— BEGIN —

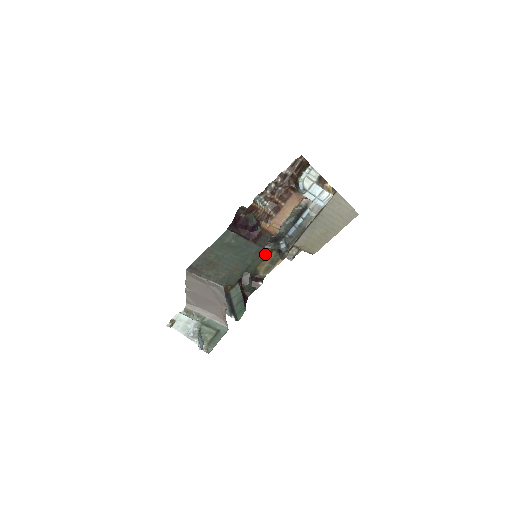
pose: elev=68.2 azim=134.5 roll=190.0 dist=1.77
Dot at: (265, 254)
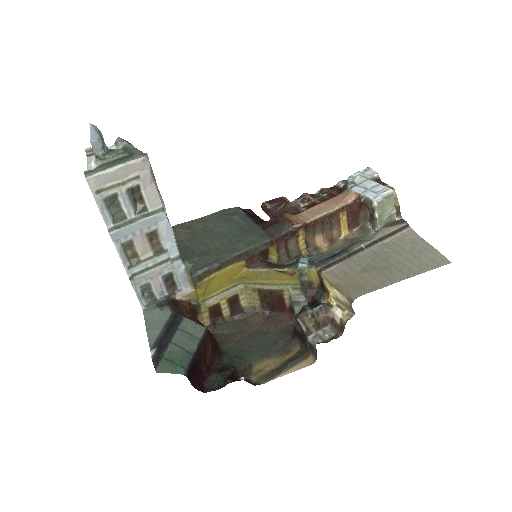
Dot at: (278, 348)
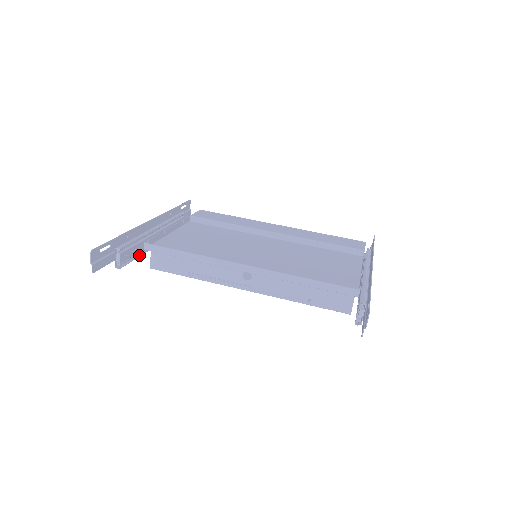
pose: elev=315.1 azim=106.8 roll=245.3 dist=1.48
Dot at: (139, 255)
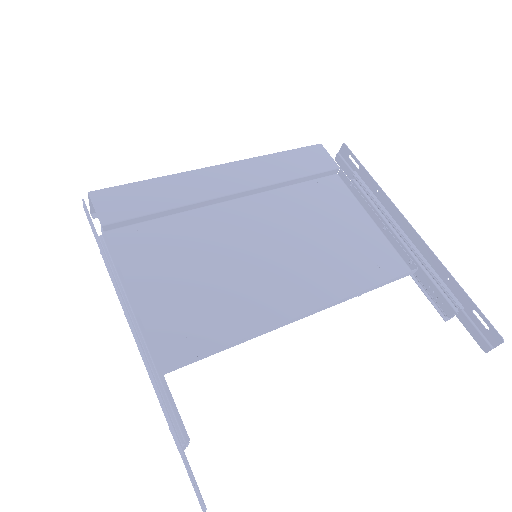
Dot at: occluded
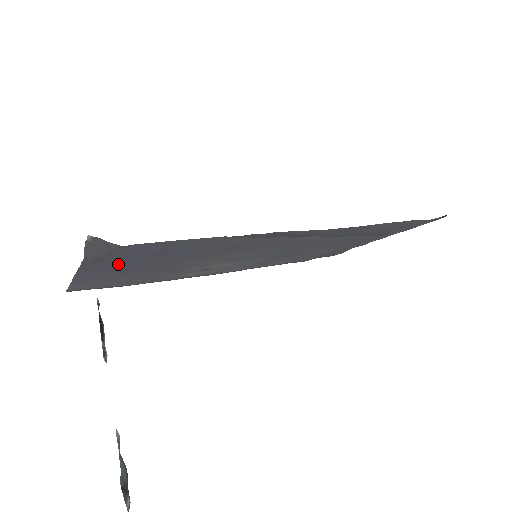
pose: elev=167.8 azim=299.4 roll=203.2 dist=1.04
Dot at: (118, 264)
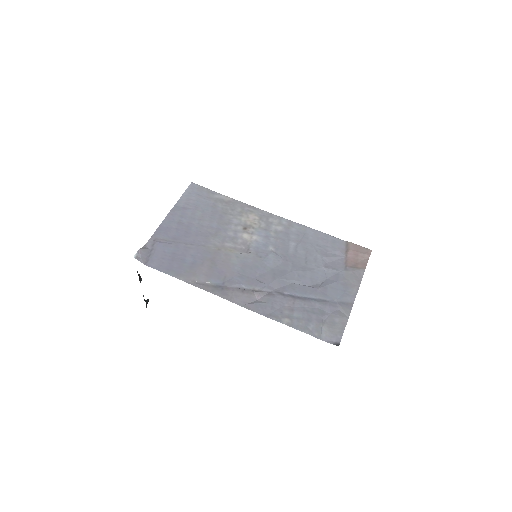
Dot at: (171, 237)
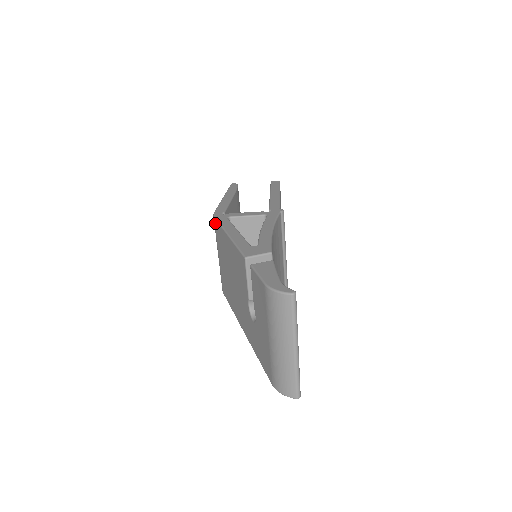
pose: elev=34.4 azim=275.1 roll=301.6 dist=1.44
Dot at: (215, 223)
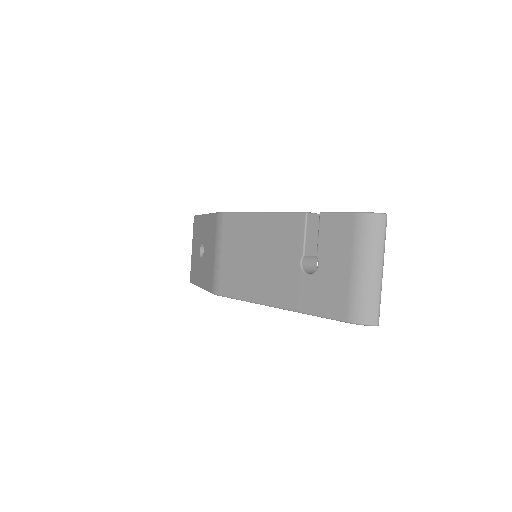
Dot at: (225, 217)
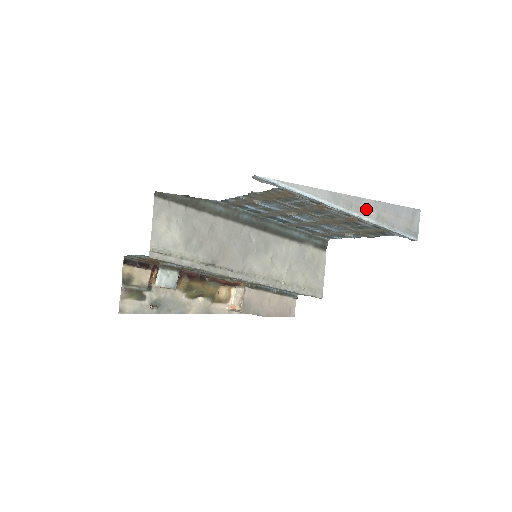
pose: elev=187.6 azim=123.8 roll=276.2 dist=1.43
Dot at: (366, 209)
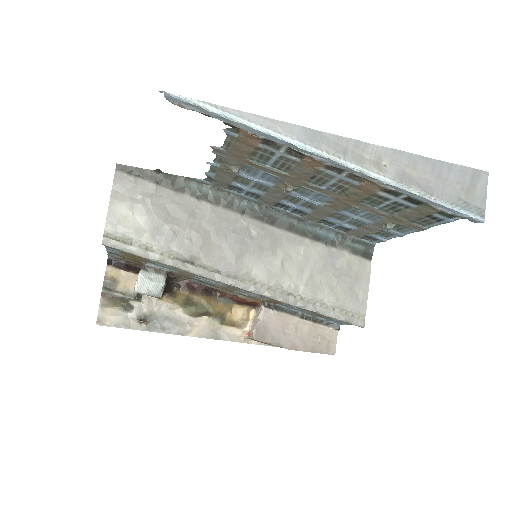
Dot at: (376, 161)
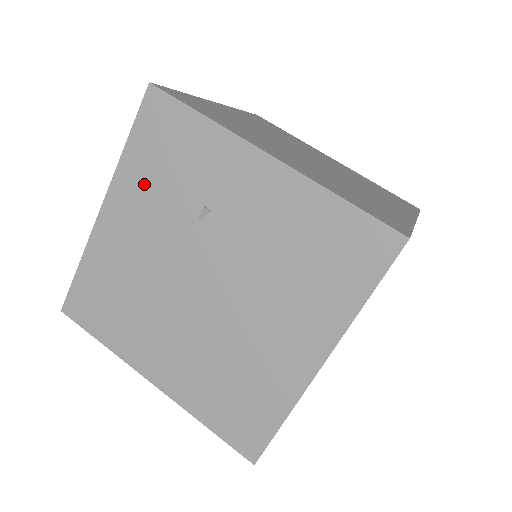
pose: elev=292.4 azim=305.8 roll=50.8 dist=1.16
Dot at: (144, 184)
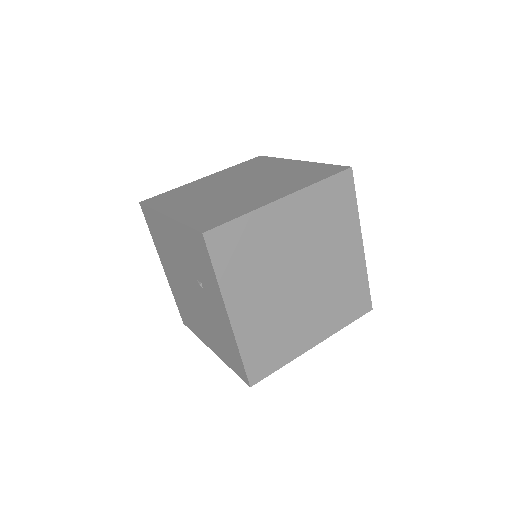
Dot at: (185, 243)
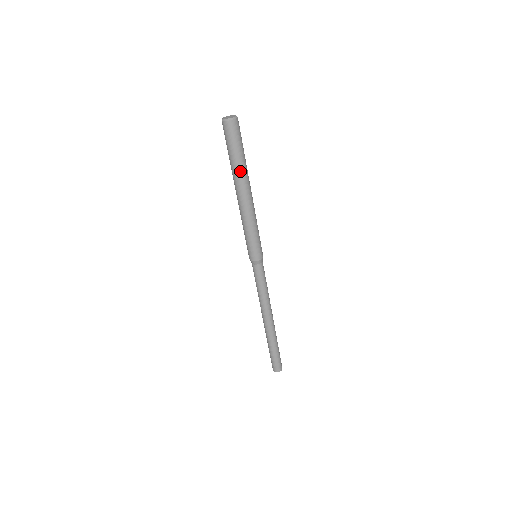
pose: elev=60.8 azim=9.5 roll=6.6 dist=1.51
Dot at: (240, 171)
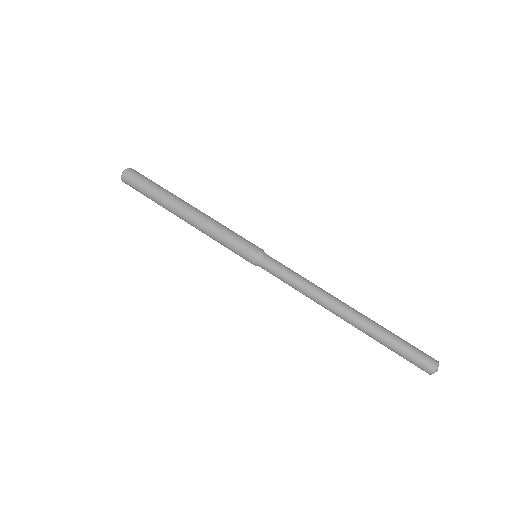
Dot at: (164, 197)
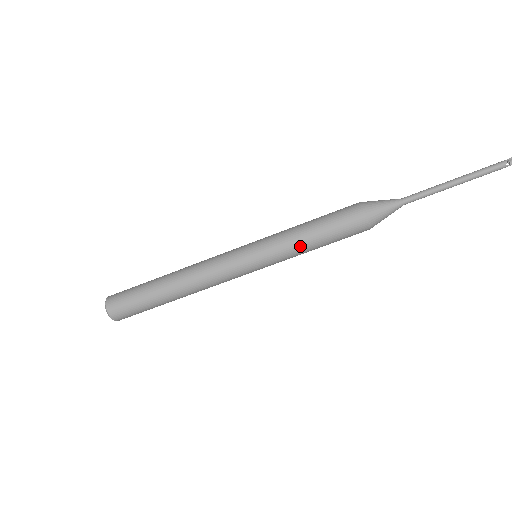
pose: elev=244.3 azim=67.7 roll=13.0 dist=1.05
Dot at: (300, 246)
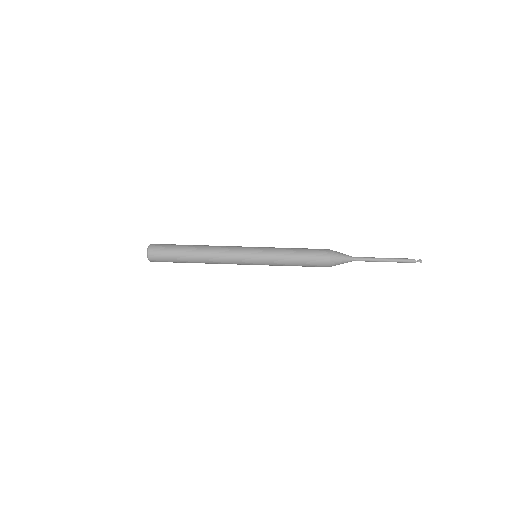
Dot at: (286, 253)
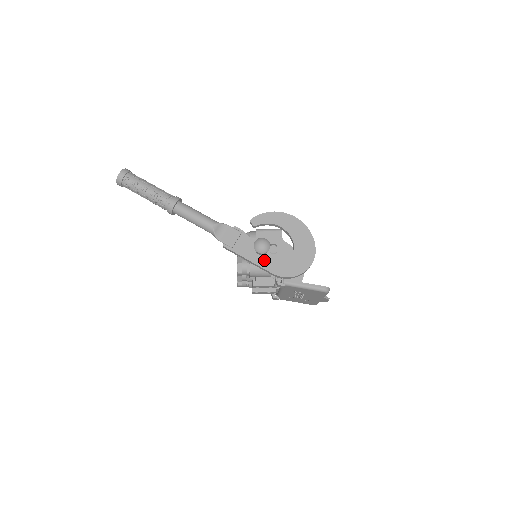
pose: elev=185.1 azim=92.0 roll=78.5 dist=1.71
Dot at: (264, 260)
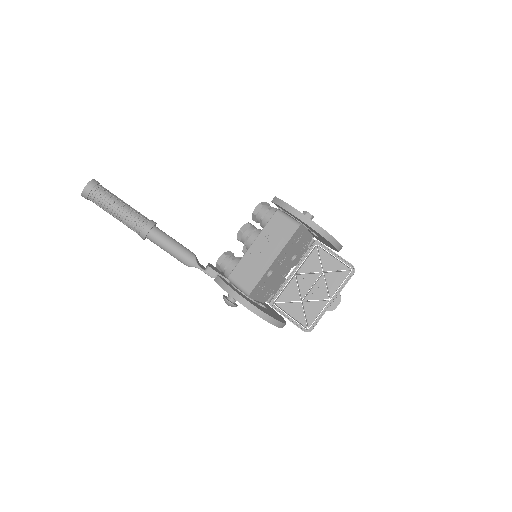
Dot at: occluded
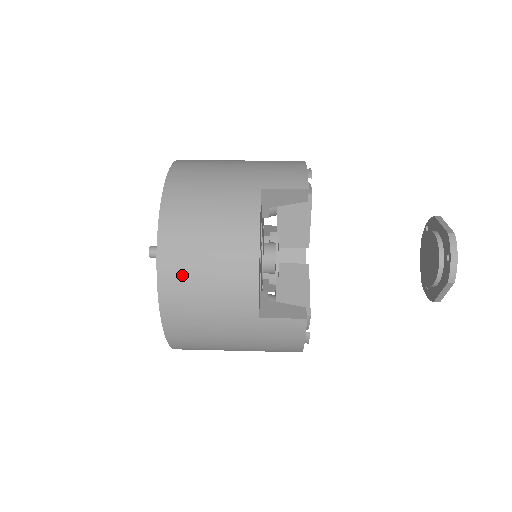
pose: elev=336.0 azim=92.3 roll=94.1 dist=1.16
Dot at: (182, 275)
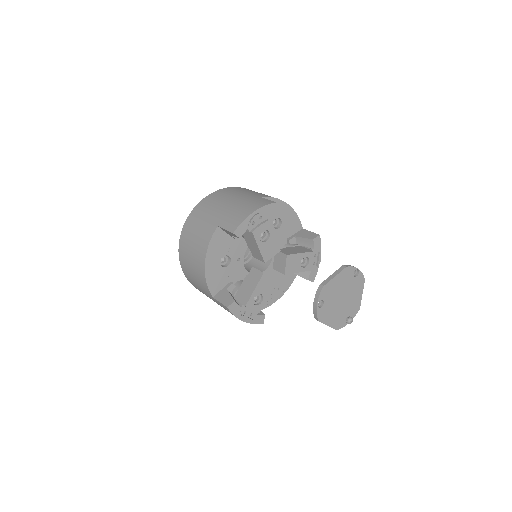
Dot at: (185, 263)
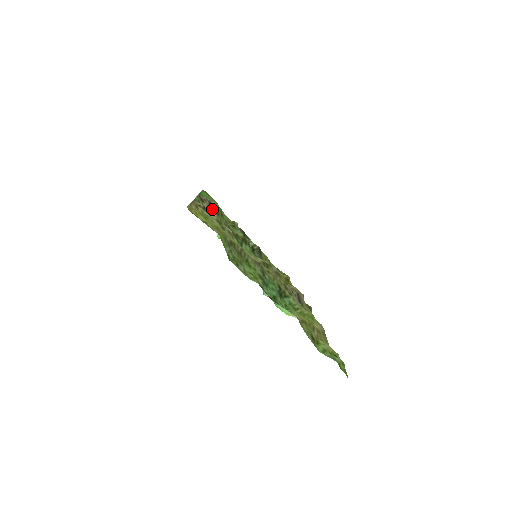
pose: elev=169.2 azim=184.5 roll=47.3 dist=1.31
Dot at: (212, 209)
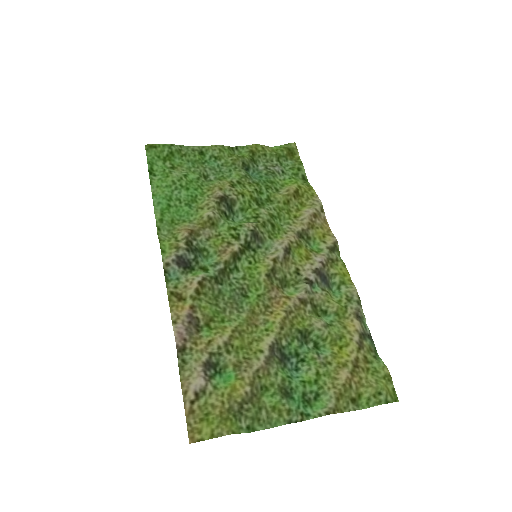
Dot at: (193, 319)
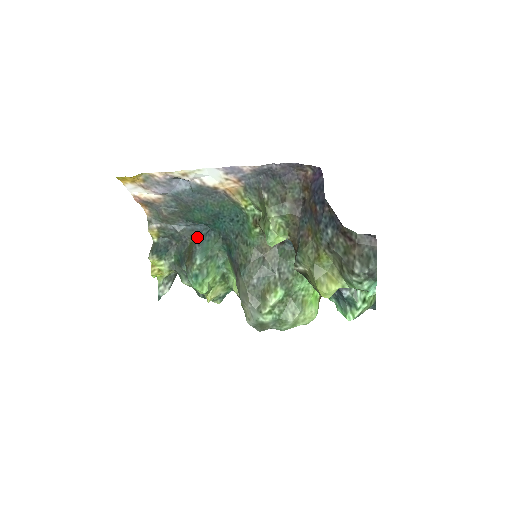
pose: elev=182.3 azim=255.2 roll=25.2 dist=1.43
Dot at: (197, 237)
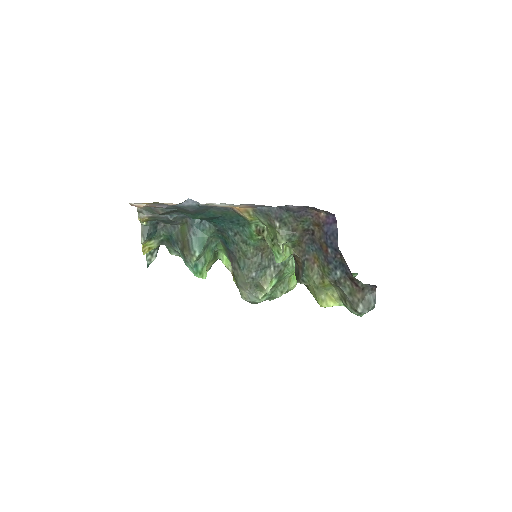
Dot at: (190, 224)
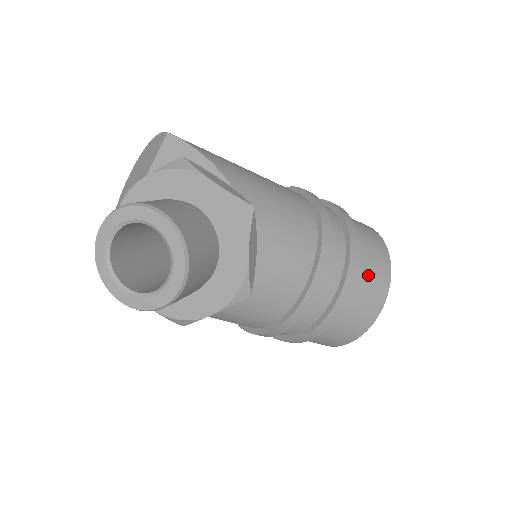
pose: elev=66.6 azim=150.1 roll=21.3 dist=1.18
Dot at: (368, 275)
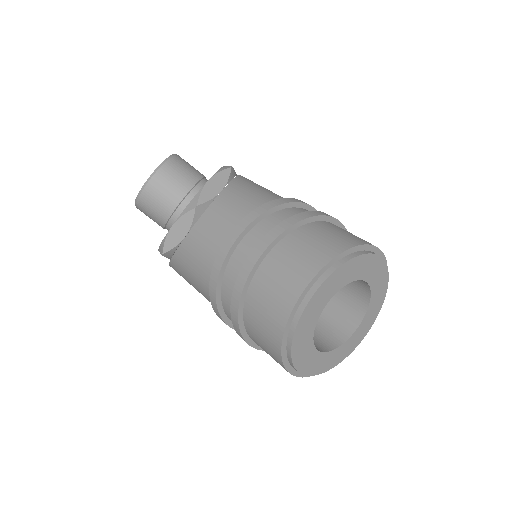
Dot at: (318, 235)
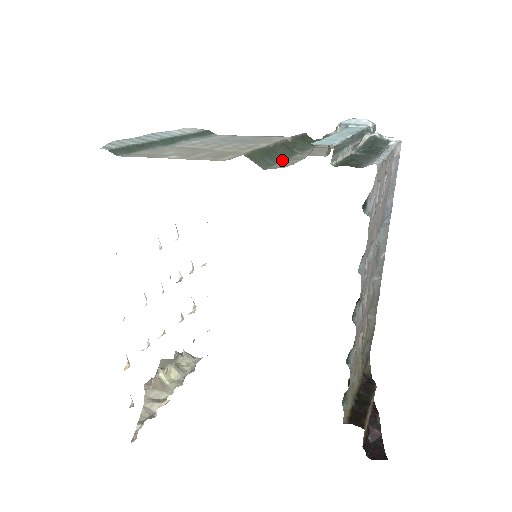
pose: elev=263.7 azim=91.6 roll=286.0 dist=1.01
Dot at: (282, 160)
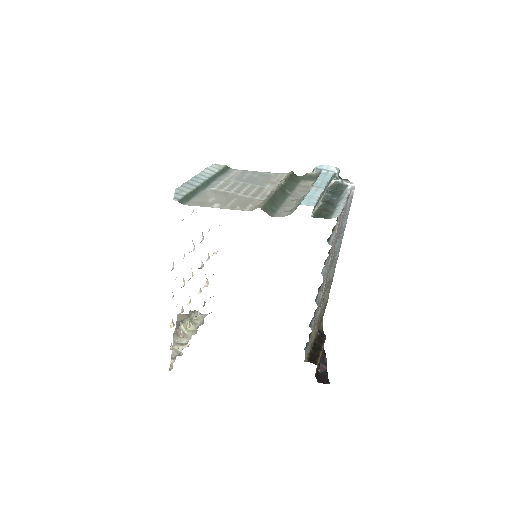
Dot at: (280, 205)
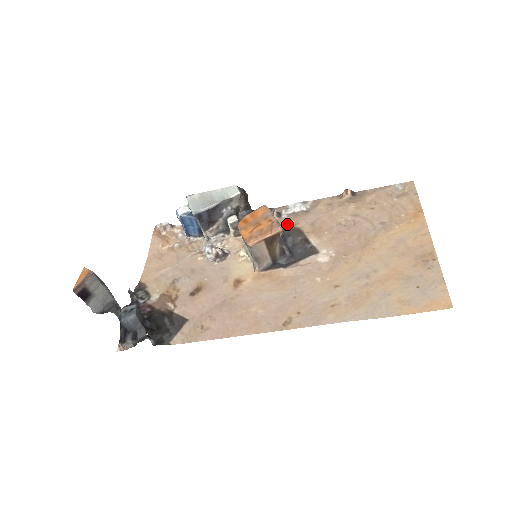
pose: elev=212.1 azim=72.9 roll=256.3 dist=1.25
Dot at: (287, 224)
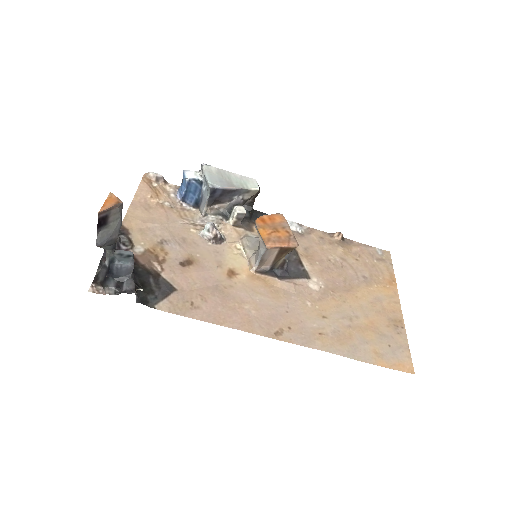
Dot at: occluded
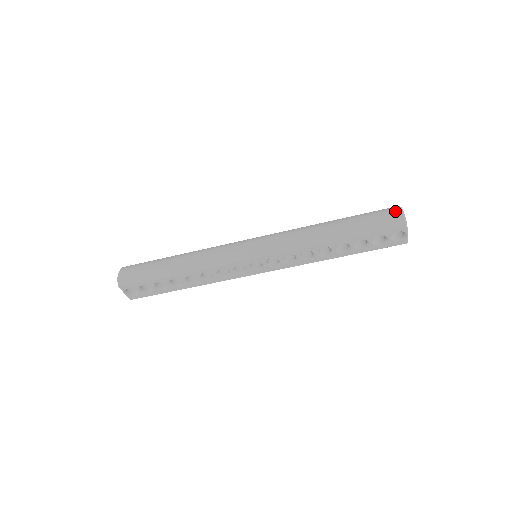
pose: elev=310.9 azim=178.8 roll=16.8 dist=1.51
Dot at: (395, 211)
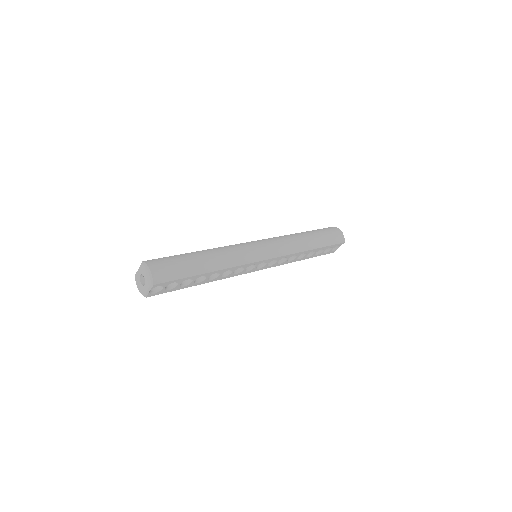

— END —

_PROBLEM DESCRIPTION_: Update the data above by replacing every "pose" with "view" and changing nothing else. Leave the pictures out of your answer.

_TASK RESULT_:
view: elev=68.2 azim=134.5 roll=190.0 dist=1.77
Dot at: (265, 254)
Dot at: (278, 348)
view: elev=315.1 azim=106.8 roll=245.3 dist=1.48
Dot at: (139, 255)
Dot at: occluded
view: elev=167.8 azim=299.4 roll=203.2 dist=1.04
Dot at: (118, 264)
Dot at: (171, 237)
view: elev=34.4 azim=275.1 roll=301.6 dist=1.44
Dot at: (215, 223)
Dot at: (225, 217)
view: elev=187.6 azim=123.8 roll=276.2 dist=1.43
Dot at: (366, 209)
Dot at: (376, 161)
view: elev=292.4 azim=305.8 roll=50.8 dist=1.16
Dot at: (144, 184)
Dot at: (185, 243)
view: elev=60.8 azim=9.5 roll=6.6 dist=1.51
Dot at: (240, 171)
Dot at: (164, 197)
view: elev=244.3 azim=67.7 roll=13.0 dist=1.05
Dot at: (300, 246)
Dot at: (286, 253)
view: elev=185.1 azim=92.0 roll=78.5 dist=1.71
Dot at: (264, 260)
Dot at: occluded
view: elev=336.0 azim=92.3 roll=94.1 dist=1.16
Dot at: (182, 275)
Dot at: (185, 263)
view: elev=169.2 azim=184.5 roll=47.3 dist=1.31
Dot at: (212, 209)
Dot at: (193, 319)
view: elev=182.3 azim=255.2 roll=25.2 dist=1.43
Dot at: (197, 237)
Dot at: (190, 224)
view: elev=66.6 azim=150.1 roll=21.3 dist=1.18
Dot at: (368, 275)
Dot at: (318, 235)
view: elev=263.7 azim=91.6 roll=286.0 dist=1.01
Dot at: (282, 160)
Dot at: (280, 205)
view: elev=212.1 azim=72.9 roll=256.3 dist=1.25
Dot at: (287, 224)
Dot at: occluded
view: elev=310.9 azim=178.8 roll=16.8 dist=1.51
Dot at: (395, 211)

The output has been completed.